# [Tareas pendientes]
1) Reproduce el pasaje del texto sobre las cualidades sensibles que empieza con "En resumen, los" y sigue hasta "son sensibles comunes.".
2) Prolonga el texto sobre las cualidades sensibles a partir del punto en que se detiene.

# [Fragmento del texto]
————
Sensible «per se», sensible «per
accidens»
Sentimos las cualidades, no sentimos el ser.
Cuando veo la hoja de papel blanco, ni la vista ni los otros
sentidos captan el ser del papel, sino su color, su tacto, etc. La
distinción entre lo que es sensible propiamente (per se) y lo
que no es propiamente sensible, pero lo adquirimos mediante los
sentidos (per accidens), equivale a la diferencia entre
cualidades sensibles y esencia inteligible. Los sentidos captan el
color del papel, su tacto suave, cálido, etc., la mente, en cambio,
a través de estos sensibles per se, se hace cargo de la
existencia del objeto y de su esencia o naturaleza (es papel). El
ser no es una cualidad, no se siente, sino que se entiende; pero la
captación intelectual del ser es adquirida a través de los
sentidos.
En resumen, los accidentes o propiedades (colores,
sonidos, tamaño, etc.) son sensibles per se; el ser de las
cosas y su naturaleza (es papel, es pájaro, etc.) es sensible per
accidens.
Sensibles propios y sensibles
comunes
Una cualidad sensible se llama «propia» cuando es
objeto solo de un sentido; así, el color es propio de la vista, el
sonido del oído, el sabor del gusto, etc. La vista no siente los
sonidos, como el oído no siente colores; son sensibles
propios.
Una cualidad sensible se llama «común» cuando es objeto
de dos o más sentidos a la vez; el tamaño, la figura, el número, la
posición y el reposo o el movimiento son sensibles comunes.
Podemos cómo es de grande una caja o qué figura tiene, por la vista
o por el tacto; podemos saber el número de objetos que hay en la
caja o sobre la mesa, por inspección visual o palpando en la
oscuridad. Un objeto que se aproxima o se aleja se siente con la
vista, el oído o tal vez el tacto, como por ejemplo un potente
motor.
Según Descartes y John Locke sólo serían reales los
sensibles comunes, los propios o cualidades serían irreales,
subjetivos. Obedecía esta idea al prejuicio cartesiano según el cual
sólo la extensión geométrica es físicamente real, cuerpo. Las
cualidades, en cambio, a diferencia de las magnitudes o cantidades,
serían sólo “psicológicas” o subjetivas. Cuando vemos el cielo azul,
¿podemos asegurar que todos sienten la misma sensación que nosotros,
cuando dicen “azul”? ¿Cómo se podría comprobar? ¿No es completamente
íntimo y subjetivo el hecho de sentir?
————
# [Datos registrados]
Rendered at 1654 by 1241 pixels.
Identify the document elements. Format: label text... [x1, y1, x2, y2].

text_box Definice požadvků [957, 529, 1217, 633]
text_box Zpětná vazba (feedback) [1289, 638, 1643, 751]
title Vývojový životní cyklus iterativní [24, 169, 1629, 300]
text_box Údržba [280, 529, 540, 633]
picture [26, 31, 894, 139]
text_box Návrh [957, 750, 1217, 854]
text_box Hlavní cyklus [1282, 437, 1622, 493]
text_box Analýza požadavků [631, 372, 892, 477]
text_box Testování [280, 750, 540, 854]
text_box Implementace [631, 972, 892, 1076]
————
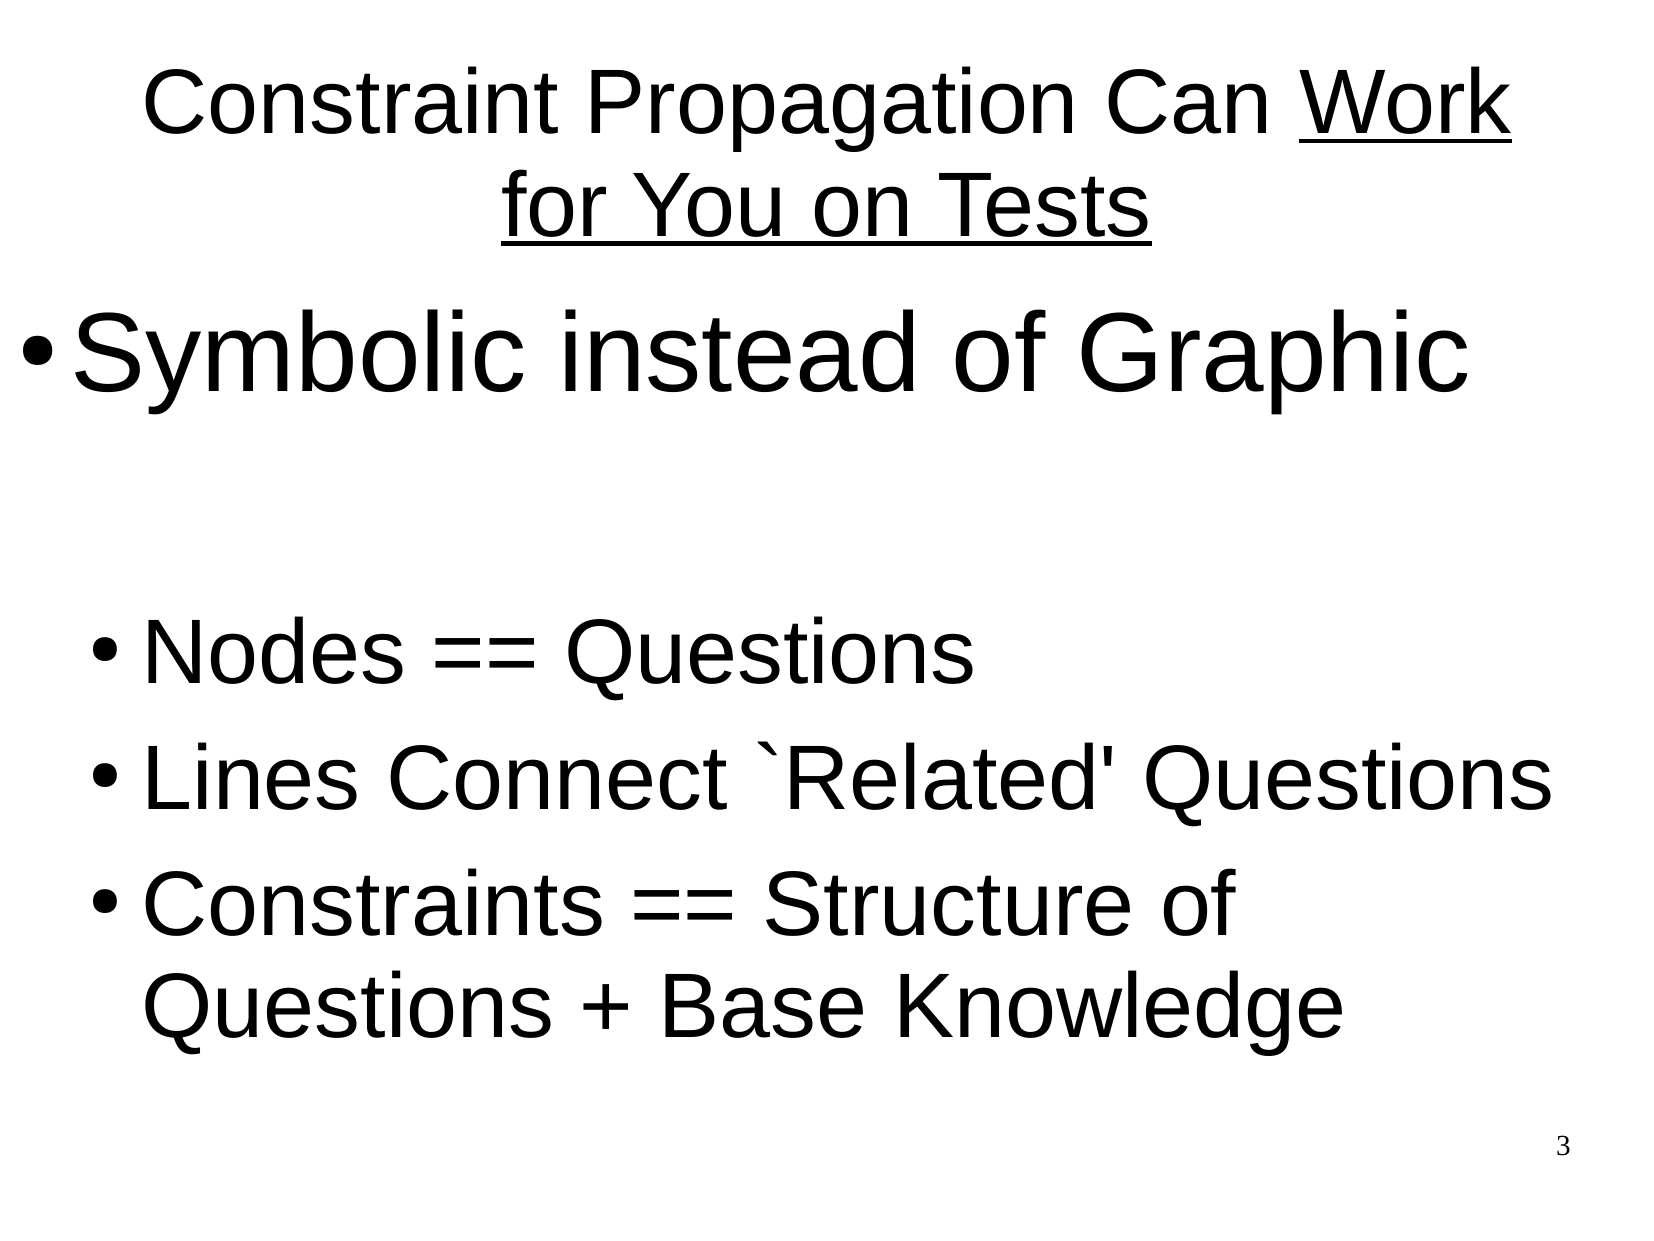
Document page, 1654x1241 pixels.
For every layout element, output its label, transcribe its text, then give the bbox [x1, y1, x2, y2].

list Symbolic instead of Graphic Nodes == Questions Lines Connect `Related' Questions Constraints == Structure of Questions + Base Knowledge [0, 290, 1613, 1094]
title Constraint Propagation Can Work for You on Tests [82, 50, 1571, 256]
————
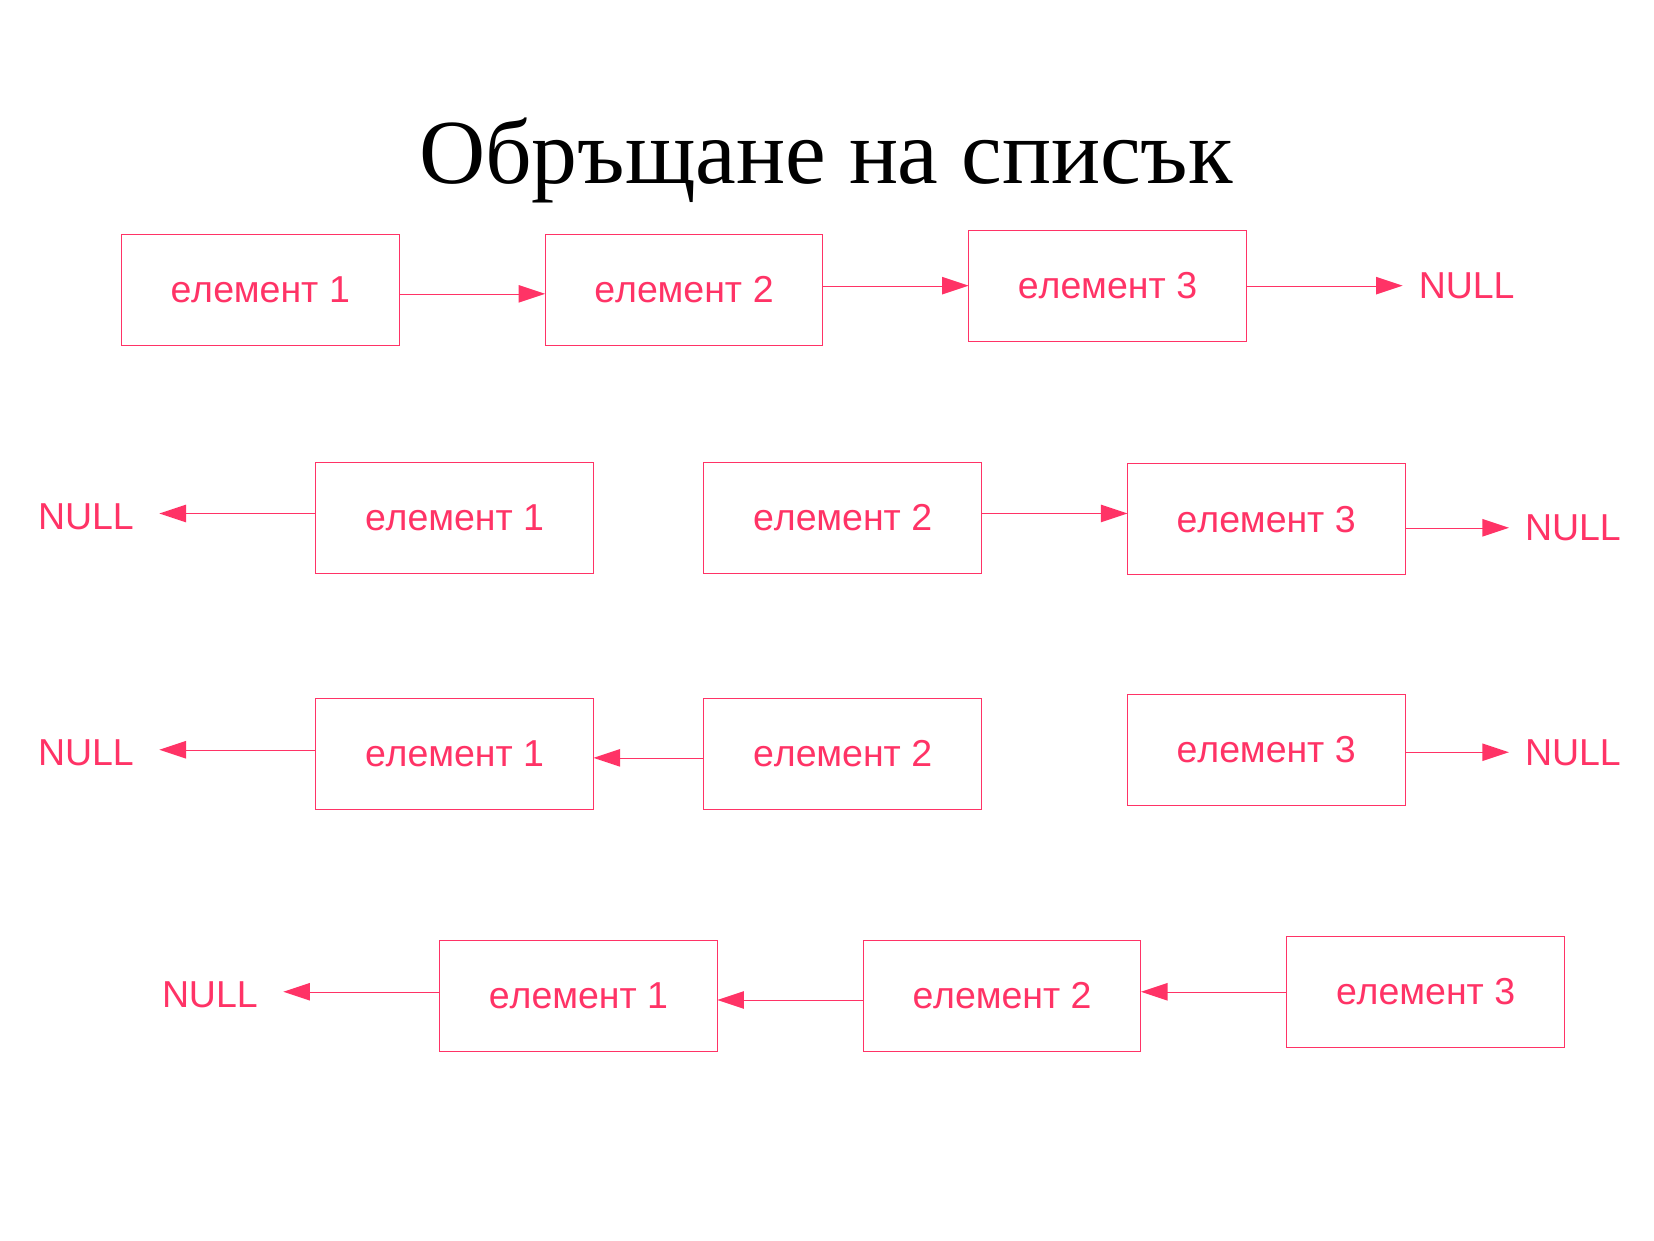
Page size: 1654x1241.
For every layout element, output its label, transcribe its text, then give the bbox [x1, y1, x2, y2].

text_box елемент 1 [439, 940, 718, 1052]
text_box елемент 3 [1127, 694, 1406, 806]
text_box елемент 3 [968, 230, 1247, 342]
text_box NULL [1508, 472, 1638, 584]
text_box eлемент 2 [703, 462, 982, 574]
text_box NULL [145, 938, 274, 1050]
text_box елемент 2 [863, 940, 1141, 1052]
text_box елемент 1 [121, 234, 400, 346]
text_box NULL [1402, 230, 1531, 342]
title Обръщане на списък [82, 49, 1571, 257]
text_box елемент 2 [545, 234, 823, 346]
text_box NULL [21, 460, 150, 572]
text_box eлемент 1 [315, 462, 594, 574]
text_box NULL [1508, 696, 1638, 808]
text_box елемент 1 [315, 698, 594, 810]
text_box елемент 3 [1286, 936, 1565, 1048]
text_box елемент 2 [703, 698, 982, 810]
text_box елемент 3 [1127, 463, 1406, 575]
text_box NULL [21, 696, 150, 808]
————
# [Resultados finales]
1)
En resumen, los accidentes o propiedades (colores,
sonidos, tamaño, etc.) son sensibles per se; el ser de las
cosas y su naturaleza (es papel, es pájaro, etc.) es sensible per
accidens.
Sensibles propios y sensibles
comunes
Una cualidad sensible se llama «propia» cuando es
objeto solo de un sentido; así, el color es propio de la vista, el
sonido del oído, el sabor del gusto, etc. La vista no siente los
sonidos, como el oído no siente colores; son sensibles
propios.
Una cualidad sensible se llama «común» cuando es objeto
de dos o más sentidos a la vez; el tamaño, la figura, el número, la
posición y el reposo o el movimiento son sensibles comunes.

2)
Ante todo, se debe
contestar que las cualidades sensibles son conocimientos, no cosas;
por lo tanto, no existen sin el acto de conocer ni sin
el cognoscente en acto; pero ¿quiere eso decir que no existen? Solo
quiere decir que tienen una forma de ser distinta de los sólidos y
los objetos de la mecánica; pero no son ilusiones. Las cualidades no
son creadas por la mente. Cuando decimos que el cielo es azul y el
agua fresca no expresamos sólo un hecho subjetivo, expresamos
también algo que es real en el mundo.
Recordemos que no es igual
ser que ser conocido. El ser real debe ser conocido;
si no, no se nos da. Que conozcamos el ser no quiere decir que el
ser real, en su realidad, tenga la forma de «conocido». La realidad
no depende del hecho de ser conocida. La sensación solo existe para
quien la siente; pero el ser sensible es como es, aunque no se lo
sienta.
Intuición y representaciones
El
conocimiento posee la cosa conocida. En esto no hay
diferencia entre Locke y Aristóteles. Pero ¿cómo la poseemos?
No físicamente, tenemos en lugar de la cosa una representación de la
misma. Algunos filósofos han desconfiado de las representaciones
sensibles, porque constataban su variabilidad e inestabilidad, las
sensaciones cambian y pasan, como las aguas de río de Heráclito.
Así, desconfiando de los sentidos, Platón y Descartes postulaban la
intuición intelectual de la esencia (idea) como única forma segura
de conocimiento.
La intuición (del lat. intueor, mirar,
contemplar) es el conocimiento que capta la realidad en su
singularidad, existencia e inmediatez. Sólo intuimos lo que tenemos
delante. Cuando intuimos «vemos» que aquello existe. Según
Descartes, la intuición verdadera es propia de la razón («pura y
atenta»), no de los sentidos. Según Locke, la intuición fiable es la
propia de los sentidos, la sensación.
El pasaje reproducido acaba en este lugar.